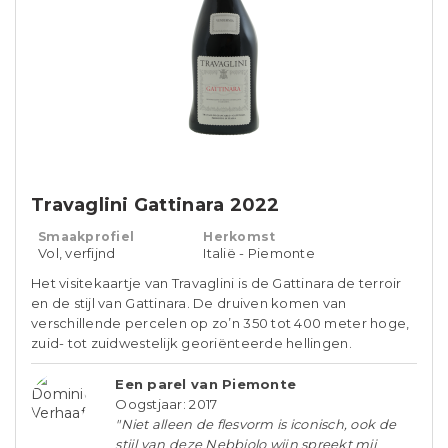
Travaglini Gattinara 2022
Smaakprofiel
Herkomst
Vol, verfijnd
Italië - Piemonte
Het visitekaartje van Travaglini is de Gattinara de terroir
en de stijl van Gattinara. De druiven komen van
verschillende percelen op zo’n 350 tot 400 meter hoge,
zuid- tot zuidwestelijk georiënteerde hellingen.
Een parel van Piemonte
Oogstjaar: 2017
"Niet alleen de flesvorm is iconisch, ook de
stijl van deze Nebbiolo wijn spreekt mij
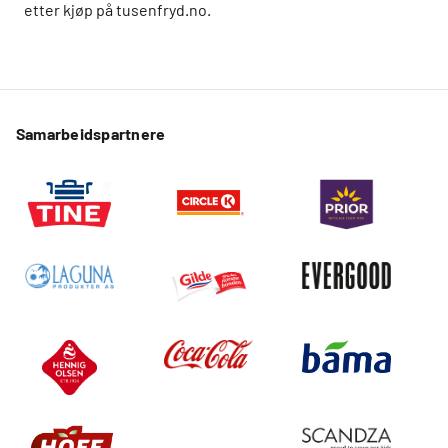
etter kjøp på tusenfryd.no.
Samarbeidspartnere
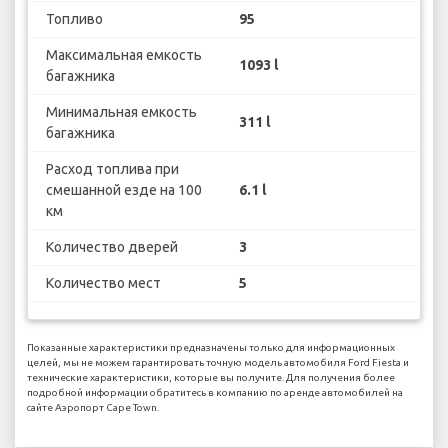
Топливо
95
Максимальная емкость
1093 l
багажника
Минимальная емкость
311 l
багажника
Расход топлива при
смешанной езде на 100
6.1 l
км
Количество дверей
3
Количество мест
5
Показанные характеристики предназначены только для информационных
целей, мы не можем гарантировать точную модель автомобиля Ford Fiesta и
технические характеристики, которые вы получите. Для получения более
подробной информации обратитесь в компанию по аренде автомобилей на
сайте Аэропорт Cape Town.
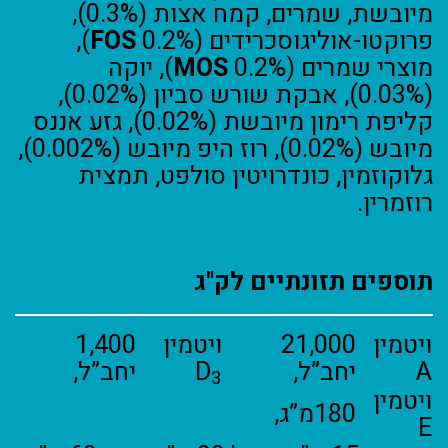
מיובשת, שמרים, קמח אצות (0.3%),
פרוקטו-אוליגוסכרידים (
FOS
0.2%),
מוצרי שמרים (
MOS
0.2%), יוקה
(0.03%), אבקת שורש סביון (0.02%),
קליפת רימון מיובשת (0.02%), גזע אננס
מיובש (0.02%), רוז היפ מיובש (0.002%),
גלוקוזמין, כונדרויטין סולפט, תמצית
רוזמרין.
תוספים תזונתיים לק"ג
ויטמין
21,000
ויטמין
1,400
A
יחב”ל,
D
יחב”ל,
3
ויטמין
180מ”ג,
E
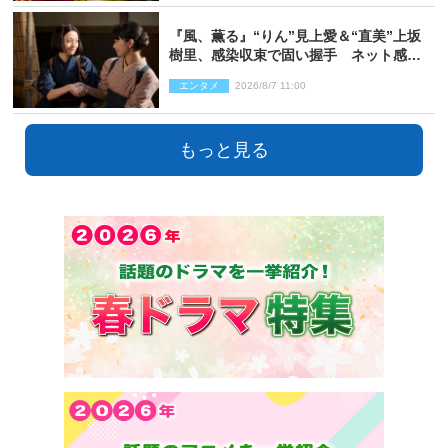
『風、薫る』“りん”見上愛＆“直美”上坂
樹里、感染収束で固い握手 ネット感動
「このバディは最強」「アツい」
エンタメ
2026/8/7 11:00
もっと見る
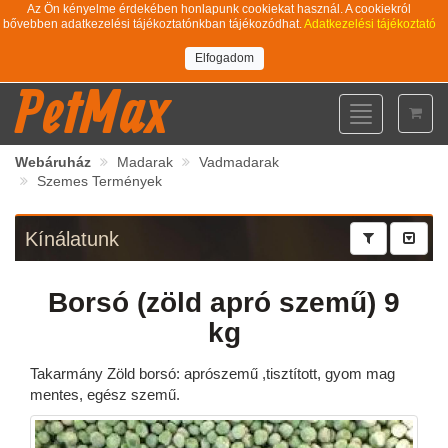
Az Ön kényelme érdekében honlapunk cookiekat használ. A cookiekról
bővebben adatkezelési tájékoztatónkban tájékozódhat.
Adatkezelési tájékoztató
Elfogadom
PetMax
Toggle
navigation
Webáruház
Madarak
Vadmadarak
Szemes Termények
Kínálatunk
Borsó (zöld apró szemű) 9
kg
Takarmány Zöld borsó: aprószemű ,tisztított, gyom mag
mentes, egész szemű.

⁂

Problem details
Lay out every line of text read from the rows above as a Markdown table with the columns No. and Line, numbering the lines in order. Leave out blank lines and the pictures.

Response box
| No. | Line |
|---|---|
| 1 | Travaglini Gattinara 2022 |
| 2 | Smaakprofiel |
| 3 | Herkomst |
| 4 | Vol, verfijnd |
| 5 | Italië - Piemonte |
| 6 | Het visitekaartje van Travaglini is de Gattinara de terroir |
| 7 | en de stijl van Gattinara. De druiven komen van |
| 8 | verschillende percelen op zo’n 350 tot 400 meter hoge, |
| 9 | zuid- tot zuidwestelijk georiënteerde hellingen. |
| 10 | Een parel van Piemonte |
| 11 | Oogstjaar: 2017 |
| 12 | "Niet alleen de flesvorm is iconisch, ook de |
| 13 | stijl van deze Nebbiolo wijn spreekt mij |
| 14 | etter kjøp på tusenfryd.no. |
| 15 | Samarbeidspartnere |
| 16 | Топливо |
| 17 | 95 |
| 18 | Максимальная емкость |
| 19 | 1093 l |
| 20 | багажника |
| 21 | Минимальная емкость |
| 22 | 311 l |
| 23 | багажника |
| 24 | Расход топлива при |
| 25 | смешанной езде на 100 |
| 26 | 6.1 l |
| 27 | км |
| 28 | Количество дверей |
| 29 | 3 |
| 30 | Количество мест |
| 31 | 5 |
| 32 | Показанные характеристики предназначены только для информационных |
| 33 | целей, мы не можем гарантировать точную модель автомобиля Ford Fiesta и |
| 34 | технические характеристики, которые вы получите. Для получения более |
| 35 | подробной информации обратитесь в компанию по аренде автомобилей на |
| 36 | сайте Аэропорт Cape Town. |
| 37 | מיובשת, שמרים, קמח אצות (0.3%), |
| 38 | פרוקטו-אוליגוסכרידים ( |
| 39 | FOS |
| 40 | 0.2%), |
| 41 | מוצרי שמרים ( |
| 42 | MOS |
| 43 | 0.2%), יוקה |
| 44 | (0.03%), אבקת שורש סביון (0.02%), |
| 45 | קליפת רימון מיובשת (0.02%), גזע אננס |
| 46 | מיובש (0.02%), רוז היפ מיובש (0.002%), |
| 47 | גלוקוזמין, כונדרויטין סולפט, תמצית |
| 48 | רוזמרין. |
| 49 | תוספים תזונתיים לק"ג |
| 50 | ויטמין |
| 51 | 21,000 |
| 52 | ויטמין |
| 53 | 1,400 |
| 54 | A |
| 55 | יחב”ל, |
| 56 | D |
| 57 | יחב”ל, |
| 58 | 3 |
| 59 | ויטמין |
| 60 | 180מ”ג, |
| 61 | E |
| 62 | 『風、薫る』“りん”見上愛＆“直美”上坂 |
| 63 | 樹里、感染収束で固い握手 ネット感動 |
| 64 | 「このバディは最強」「アツい」 |
| 65 | エンタメ |
| 66 | 2026/8/7 11:00 |
| 67 | もっと見る |
| 68 | Az Ön kényelme érdekében honlapunk cookiekat használ. A cookiekról |
| 69 | bővebben adatkezelési tájékoztatónkban tájékozódhat. |
| 70 | Adatkezelési tájékoztató |
| 71 | Elfogadom |
| 72 | PetMax |
| 73 | Toggle |
| 74 | navigation |
| 75 | Webáruház |
| 76 | Madarak |
| 77 | Vadmadarak |
| 78 | Szemes Termények |
| 79 | Kínálatunk |
| 80 | Borsó (zöld apró szemű) 9 |
| 81 | kg |
| 82 | Takarmány Zöld borsó: aprószemű ,tisztított, gyom mag |
| 83 | mentes, egész szemű. |